Le coup de crayon de Will n'évolue pas d'un iota. Peut-être la cadence effrénée (deux albums en 1966, trois en 1968 et deux en 1969) ne lui permet pas de se remettre en question. De toute façon, il faudra attendre l'arrivée de Maurice Tillieux au poste de scénariste et le début des années soixante-dix. Visuellement, "Tif et Tondu" est donc stable, dans la tradition de l'école de Marcinelle et ses morphologies caricaturales. Le trait est régulier et soigné. La densité de détails est satisfaisante. Cela dit, les vignettes sont de petites dimensions et les lieux de l'action nécessitent peu d'approfondissement. Le nombre de cases par planche oscille entre sept et douze, pour une moyenne légèrement supérieure à dix ; chargées, les planches créent une sensation d'action condensée, voire étriquée. Le découpage de l'action est toujours aussi limpide ; c'est à peine si Will doit s'aider d'une ou deux flèches directionnelles pour indiquer le sens de lecture. La mise en couleur est classique, sans défaut.
"La Poupée ridicule" est le recueil le moins intéressant des onze premiers numéros de la seconde série classique. L'humour y est laborieux. Dans le style, les premières histoires (celles de Dineur, de Gillain, et de Desprechins) sont largement meilleures.
Mon verdict : ★★☆☆☆
Barbüz
Volume et valeur sont deux concepts distincts : jolie formule avec une belle allitération en V.
RépondreSupprimerLe lecteur tourne ainsi les pages, machinalement : c'est un signe qui ne trompe pas.
Chargées, les planches créent une sensation d'action condensée, voire étriquée : une remarque que je jalouse car ça m'est toujours difficile de dire quel effet produit le découpage, d'autant que je pense rarement à en parler, et pourtant c'est la structure même de la narration visuelle.
Deux albums en 1966, trois en 1968 et deux en 1968 : il y a 2 fois 1968.
Oui, cette densité graphique est l'une des marques de fabrique de Will. Je suis surpris par l'absence d'évolution de son style, mais il est vrai qu'elle reste à venir.
RépondreSupprimerMerci de m'avoir signalé la coquille ; c'est 1969, je corrige.

_Consignes_
A) Recopiez de la critique le passage qui va de « RépondreSupprimerLe lecteur tourne » jusqu'à « 1969, je corrige. ».
B) Les affirmations suivantes sont-elles conformes à la critique ? Répondez par oui ou par non, en citant à chaque fois les mots de la critique qui le montrent.
(i) Le nombre de cases par planche varie entre sept et douze.
(ii) La mise en couleur présente des défauts.
(iii) Les premières histoires sont jugées moins bonnes que ce recueil.

_Extraits de données_
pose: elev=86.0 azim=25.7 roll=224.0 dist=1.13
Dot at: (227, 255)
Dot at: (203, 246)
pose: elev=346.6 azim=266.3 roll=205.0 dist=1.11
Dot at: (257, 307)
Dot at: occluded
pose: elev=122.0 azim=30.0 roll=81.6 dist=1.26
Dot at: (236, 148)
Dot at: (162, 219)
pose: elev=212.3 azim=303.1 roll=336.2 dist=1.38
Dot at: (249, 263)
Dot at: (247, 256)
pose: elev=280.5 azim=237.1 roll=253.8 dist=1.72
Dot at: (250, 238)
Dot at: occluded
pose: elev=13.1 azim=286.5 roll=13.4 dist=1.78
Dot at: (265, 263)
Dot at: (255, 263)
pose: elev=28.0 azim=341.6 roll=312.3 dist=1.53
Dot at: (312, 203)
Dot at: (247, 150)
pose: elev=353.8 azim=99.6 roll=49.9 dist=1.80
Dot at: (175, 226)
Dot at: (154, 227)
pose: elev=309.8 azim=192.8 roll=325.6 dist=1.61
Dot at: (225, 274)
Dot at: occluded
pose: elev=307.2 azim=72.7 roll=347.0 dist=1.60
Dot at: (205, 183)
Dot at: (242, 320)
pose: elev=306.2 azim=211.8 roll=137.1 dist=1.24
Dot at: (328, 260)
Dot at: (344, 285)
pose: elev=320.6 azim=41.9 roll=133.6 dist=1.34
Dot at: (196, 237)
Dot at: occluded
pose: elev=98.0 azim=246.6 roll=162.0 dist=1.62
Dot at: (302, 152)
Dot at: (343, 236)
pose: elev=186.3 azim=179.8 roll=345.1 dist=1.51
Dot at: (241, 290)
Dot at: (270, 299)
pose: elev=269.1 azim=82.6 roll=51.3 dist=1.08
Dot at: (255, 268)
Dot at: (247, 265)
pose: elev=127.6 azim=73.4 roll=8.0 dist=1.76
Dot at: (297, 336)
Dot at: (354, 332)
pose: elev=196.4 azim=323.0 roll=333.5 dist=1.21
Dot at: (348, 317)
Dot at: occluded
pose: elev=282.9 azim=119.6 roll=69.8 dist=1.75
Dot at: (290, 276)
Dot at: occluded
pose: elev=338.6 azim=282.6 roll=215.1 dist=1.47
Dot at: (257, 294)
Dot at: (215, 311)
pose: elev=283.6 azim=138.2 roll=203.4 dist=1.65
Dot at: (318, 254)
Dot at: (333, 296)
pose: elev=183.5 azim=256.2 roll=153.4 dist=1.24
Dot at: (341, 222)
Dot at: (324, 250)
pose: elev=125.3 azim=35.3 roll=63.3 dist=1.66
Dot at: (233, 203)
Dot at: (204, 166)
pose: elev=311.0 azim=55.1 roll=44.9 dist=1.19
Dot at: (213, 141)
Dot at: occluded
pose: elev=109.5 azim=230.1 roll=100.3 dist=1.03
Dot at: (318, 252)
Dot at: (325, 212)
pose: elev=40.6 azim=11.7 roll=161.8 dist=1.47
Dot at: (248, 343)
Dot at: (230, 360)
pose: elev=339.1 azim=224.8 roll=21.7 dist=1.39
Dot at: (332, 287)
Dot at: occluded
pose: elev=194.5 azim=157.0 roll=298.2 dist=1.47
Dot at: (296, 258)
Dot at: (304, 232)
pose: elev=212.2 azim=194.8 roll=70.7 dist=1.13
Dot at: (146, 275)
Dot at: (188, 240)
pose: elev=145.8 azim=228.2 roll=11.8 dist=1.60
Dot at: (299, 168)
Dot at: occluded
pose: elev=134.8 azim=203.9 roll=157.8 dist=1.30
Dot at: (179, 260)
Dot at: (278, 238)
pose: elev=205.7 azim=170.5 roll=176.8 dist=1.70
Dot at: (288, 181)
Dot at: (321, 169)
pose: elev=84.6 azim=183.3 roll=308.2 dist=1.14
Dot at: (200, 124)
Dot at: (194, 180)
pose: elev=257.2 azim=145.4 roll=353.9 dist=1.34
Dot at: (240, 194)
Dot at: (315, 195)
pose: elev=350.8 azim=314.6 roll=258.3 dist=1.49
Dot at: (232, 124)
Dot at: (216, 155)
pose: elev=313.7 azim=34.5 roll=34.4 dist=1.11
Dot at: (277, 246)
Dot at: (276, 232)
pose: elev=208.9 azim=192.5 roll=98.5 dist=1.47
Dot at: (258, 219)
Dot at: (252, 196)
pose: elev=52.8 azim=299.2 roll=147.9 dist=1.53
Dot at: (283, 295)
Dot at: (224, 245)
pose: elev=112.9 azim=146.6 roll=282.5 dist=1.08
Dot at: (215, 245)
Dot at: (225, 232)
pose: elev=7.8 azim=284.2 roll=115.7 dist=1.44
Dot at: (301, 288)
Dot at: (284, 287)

_Corrigés_
A)
RépondreSupprimerLe lecteur tourne ainsi les pages, machinalement : c'est un signe qui ne trompe pas.
Chargées, les planches créent une sensation d'action condensée, voire étriquée : une remarque que je jalouse car ça m'est toujours difficile de dire quel effet produit le découpage, d'autant que je pense rarement à en parler, et pourtant c'est la structure même de la narration visuelle.
Deux albums en 1966, trois en 1968 et deux en 1968 : il y a 2 fois 1968.
Oui, cette densité graphique est l'une des marques de fabrique de Will. Je suis surpris par l'absence d'évolution de son style, mais il est vrai qu'elle reste à venir.
RépondreSupprimerMerci de m'avoir signalé la coquille ; c'est 1969, je corrige.

B)
(i) Oui : « Le nombre de cases par planche oscille entre sept et douze ».
(ii) Non : « La mise en couleur est classique, sans défaut. »
(iii) Non : « les premières histoires (celles de Dineur, de Gillain, et de Desprechins) sont largement meilleures. »